Extract:
........

Whether you read a few magazine articles or check out some of the references in this article; looking into the different practices of mindfulness is a burgeoning field rife with opportunities to increase your creativity, inner knowledge, curiosity, and leadership skills.

........

Data extracts:
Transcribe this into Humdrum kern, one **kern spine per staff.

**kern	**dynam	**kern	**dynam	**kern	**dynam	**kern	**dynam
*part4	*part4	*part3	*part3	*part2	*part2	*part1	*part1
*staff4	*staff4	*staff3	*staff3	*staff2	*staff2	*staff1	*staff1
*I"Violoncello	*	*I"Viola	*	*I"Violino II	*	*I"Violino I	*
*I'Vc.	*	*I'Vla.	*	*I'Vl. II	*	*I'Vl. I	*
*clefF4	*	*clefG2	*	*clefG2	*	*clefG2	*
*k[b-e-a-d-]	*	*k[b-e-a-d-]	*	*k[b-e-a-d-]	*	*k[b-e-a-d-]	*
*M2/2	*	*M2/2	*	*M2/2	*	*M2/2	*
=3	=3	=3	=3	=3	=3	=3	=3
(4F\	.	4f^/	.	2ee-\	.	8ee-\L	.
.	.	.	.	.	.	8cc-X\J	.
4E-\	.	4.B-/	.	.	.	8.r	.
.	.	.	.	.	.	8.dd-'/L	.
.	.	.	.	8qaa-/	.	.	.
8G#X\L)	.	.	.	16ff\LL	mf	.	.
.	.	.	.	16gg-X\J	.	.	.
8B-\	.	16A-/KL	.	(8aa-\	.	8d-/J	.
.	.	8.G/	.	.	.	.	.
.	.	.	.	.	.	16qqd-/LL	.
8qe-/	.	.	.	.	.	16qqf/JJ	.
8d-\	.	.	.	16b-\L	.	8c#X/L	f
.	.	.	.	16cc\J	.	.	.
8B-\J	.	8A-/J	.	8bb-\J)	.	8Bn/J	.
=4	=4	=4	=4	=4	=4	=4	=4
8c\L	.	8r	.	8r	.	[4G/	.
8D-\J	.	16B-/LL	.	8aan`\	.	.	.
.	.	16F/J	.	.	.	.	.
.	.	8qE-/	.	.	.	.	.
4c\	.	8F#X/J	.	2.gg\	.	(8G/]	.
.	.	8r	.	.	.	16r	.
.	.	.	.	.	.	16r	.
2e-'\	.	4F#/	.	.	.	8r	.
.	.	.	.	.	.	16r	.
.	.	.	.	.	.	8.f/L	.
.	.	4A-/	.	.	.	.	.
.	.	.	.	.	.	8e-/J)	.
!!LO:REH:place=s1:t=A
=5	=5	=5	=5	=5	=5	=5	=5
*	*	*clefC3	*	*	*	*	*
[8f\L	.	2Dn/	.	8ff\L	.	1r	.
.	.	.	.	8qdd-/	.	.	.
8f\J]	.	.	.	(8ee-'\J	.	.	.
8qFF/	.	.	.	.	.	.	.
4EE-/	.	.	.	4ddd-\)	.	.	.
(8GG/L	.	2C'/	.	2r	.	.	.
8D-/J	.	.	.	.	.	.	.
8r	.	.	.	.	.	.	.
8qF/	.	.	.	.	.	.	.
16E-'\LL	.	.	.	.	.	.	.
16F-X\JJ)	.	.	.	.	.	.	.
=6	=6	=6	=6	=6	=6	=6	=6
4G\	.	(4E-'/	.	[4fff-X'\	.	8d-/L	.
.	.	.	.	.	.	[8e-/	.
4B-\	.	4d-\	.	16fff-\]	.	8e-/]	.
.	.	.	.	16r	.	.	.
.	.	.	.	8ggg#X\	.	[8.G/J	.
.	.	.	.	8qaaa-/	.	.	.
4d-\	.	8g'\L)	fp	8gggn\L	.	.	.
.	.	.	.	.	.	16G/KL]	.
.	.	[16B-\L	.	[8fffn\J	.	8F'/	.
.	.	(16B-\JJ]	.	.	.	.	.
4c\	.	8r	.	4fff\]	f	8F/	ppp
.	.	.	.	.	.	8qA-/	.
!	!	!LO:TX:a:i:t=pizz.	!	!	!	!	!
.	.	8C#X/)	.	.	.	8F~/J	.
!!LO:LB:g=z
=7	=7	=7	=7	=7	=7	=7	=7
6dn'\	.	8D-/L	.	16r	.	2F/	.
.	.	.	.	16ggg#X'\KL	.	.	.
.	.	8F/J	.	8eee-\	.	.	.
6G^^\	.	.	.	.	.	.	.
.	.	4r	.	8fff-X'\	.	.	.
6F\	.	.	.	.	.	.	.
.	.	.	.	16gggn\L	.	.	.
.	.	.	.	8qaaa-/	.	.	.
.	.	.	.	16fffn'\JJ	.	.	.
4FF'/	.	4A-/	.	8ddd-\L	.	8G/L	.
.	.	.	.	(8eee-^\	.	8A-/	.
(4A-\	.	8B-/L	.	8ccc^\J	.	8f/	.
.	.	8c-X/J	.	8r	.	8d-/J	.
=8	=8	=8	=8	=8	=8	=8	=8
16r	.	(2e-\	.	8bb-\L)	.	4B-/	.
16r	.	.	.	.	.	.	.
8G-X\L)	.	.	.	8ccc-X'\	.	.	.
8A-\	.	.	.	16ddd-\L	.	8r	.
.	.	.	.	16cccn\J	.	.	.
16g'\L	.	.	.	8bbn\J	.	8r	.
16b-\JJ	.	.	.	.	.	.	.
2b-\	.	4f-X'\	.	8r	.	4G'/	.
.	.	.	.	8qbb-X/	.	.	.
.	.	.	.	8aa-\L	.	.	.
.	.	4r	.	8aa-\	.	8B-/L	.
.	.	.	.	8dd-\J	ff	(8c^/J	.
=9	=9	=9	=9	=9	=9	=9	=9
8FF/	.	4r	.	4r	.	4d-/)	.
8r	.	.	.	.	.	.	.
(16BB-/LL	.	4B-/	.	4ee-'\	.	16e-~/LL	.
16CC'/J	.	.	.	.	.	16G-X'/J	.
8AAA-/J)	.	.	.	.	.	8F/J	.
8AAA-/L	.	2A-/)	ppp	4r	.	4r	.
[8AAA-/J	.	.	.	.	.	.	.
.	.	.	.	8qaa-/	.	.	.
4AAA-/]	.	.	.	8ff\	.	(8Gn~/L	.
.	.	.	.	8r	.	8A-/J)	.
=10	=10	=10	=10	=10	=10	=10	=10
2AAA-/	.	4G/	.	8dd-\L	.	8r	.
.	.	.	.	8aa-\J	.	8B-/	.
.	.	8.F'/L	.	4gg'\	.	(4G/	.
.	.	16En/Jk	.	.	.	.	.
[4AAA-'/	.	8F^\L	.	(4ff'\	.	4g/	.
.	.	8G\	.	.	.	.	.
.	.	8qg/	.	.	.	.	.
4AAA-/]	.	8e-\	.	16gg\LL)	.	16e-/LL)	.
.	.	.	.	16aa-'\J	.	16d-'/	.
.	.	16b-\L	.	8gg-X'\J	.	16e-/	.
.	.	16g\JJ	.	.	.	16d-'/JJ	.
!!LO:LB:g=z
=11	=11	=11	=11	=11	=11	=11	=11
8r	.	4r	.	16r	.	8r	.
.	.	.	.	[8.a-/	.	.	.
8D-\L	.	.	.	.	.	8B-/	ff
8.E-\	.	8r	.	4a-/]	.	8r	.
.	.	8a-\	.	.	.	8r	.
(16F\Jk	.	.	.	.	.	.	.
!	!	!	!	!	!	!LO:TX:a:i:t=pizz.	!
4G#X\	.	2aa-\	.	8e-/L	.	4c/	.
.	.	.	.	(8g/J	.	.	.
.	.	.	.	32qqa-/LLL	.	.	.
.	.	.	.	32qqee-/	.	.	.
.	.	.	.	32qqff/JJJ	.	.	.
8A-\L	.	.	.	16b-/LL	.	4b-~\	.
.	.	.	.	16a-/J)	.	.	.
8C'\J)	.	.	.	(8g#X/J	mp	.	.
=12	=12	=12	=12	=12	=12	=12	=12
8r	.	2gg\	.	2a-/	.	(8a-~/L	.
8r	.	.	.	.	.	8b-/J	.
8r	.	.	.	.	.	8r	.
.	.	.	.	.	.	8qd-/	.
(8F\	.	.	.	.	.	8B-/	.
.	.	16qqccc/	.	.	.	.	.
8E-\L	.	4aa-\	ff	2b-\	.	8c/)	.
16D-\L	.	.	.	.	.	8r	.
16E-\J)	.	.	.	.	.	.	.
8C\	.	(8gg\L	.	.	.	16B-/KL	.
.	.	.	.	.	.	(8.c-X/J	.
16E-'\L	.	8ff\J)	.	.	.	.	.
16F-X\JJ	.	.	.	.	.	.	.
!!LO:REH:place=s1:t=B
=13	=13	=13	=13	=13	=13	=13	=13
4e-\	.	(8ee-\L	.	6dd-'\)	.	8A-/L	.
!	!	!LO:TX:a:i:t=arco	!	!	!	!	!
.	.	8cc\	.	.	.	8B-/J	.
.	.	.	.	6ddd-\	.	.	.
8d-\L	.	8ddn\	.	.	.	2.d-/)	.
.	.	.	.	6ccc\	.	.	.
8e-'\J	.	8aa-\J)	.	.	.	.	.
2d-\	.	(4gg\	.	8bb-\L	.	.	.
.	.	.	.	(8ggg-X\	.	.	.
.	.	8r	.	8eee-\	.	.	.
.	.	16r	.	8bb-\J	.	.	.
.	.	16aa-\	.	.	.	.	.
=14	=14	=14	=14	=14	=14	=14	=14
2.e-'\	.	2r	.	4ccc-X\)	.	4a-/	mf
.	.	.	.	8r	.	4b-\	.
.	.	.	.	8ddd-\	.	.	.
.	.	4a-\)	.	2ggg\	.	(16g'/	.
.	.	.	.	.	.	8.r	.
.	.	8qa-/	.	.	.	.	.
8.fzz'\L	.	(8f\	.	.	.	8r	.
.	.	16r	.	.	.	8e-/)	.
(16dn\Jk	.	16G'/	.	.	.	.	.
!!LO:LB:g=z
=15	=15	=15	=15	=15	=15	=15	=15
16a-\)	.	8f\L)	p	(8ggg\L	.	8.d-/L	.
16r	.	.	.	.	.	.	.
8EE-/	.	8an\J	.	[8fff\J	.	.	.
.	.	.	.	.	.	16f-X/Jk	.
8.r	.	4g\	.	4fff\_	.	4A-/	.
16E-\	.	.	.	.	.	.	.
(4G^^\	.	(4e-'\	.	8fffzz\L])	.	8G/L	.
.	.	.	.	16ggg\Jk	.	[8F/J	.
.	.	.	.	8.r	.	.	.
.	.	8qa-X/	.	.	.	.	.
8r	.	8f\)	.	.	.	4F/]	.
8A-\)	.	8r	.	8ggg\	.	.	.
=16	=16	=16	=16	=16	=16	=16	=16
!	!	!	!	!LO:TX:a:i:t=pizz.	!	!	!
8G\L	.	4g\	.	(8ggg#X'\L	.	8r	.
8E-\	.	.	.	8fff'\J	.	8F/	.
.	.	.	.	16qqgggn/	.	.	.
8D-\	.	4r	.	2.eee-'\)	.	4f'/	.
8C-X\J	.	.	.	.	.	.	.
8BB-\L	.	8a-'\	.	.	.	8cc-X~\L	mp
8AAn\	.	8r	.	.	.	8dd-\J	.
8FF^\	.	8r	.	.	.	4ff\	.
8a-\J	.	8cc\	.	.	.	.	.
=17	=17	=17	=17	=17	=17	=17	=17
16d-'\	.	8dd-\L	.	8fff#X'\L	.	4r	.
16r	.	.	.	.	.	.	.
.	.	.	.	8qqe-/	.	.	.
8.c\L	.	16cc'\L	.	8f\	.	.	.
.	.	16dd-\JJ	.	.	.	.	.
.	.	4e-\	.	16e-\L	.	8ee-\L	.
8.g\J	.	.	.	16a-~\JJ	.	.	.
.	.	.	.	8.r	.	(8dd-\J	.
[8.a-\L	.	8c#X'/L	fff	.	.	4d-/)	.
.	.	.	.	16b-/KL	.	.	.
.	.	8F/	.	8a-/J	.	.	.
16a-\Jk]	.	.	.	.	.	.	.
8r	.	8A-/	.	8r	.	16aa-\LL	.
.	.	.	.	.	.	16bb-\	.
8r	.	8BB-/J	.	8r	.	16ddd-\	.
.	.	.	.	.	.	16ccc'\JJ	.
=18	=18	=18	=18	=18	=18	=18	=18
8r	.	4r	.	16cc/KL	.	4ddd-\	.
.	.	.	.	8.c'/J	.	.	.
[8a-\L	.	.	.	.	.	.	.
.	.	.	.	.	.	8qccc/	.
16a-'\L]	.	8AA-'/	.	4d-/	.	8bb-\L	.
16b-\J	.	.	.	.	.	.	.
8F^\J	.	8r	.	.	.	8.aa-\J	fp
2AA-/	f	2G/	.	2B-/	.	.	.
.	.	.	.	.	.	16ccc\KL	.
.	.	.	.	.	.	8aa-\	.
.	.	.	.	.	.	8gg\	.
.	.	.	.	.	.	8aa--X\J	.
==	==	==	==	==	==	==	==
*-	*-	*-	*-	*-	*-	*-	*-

........

What is being asked: Condense the passage on mindfulness into one sentence.

Output below: Whether through magazine articles or the article's references, looking into mindfulness practices is a growing field full of opportunities to increase creativity, inner knowledge, curiosity, and leadership skills.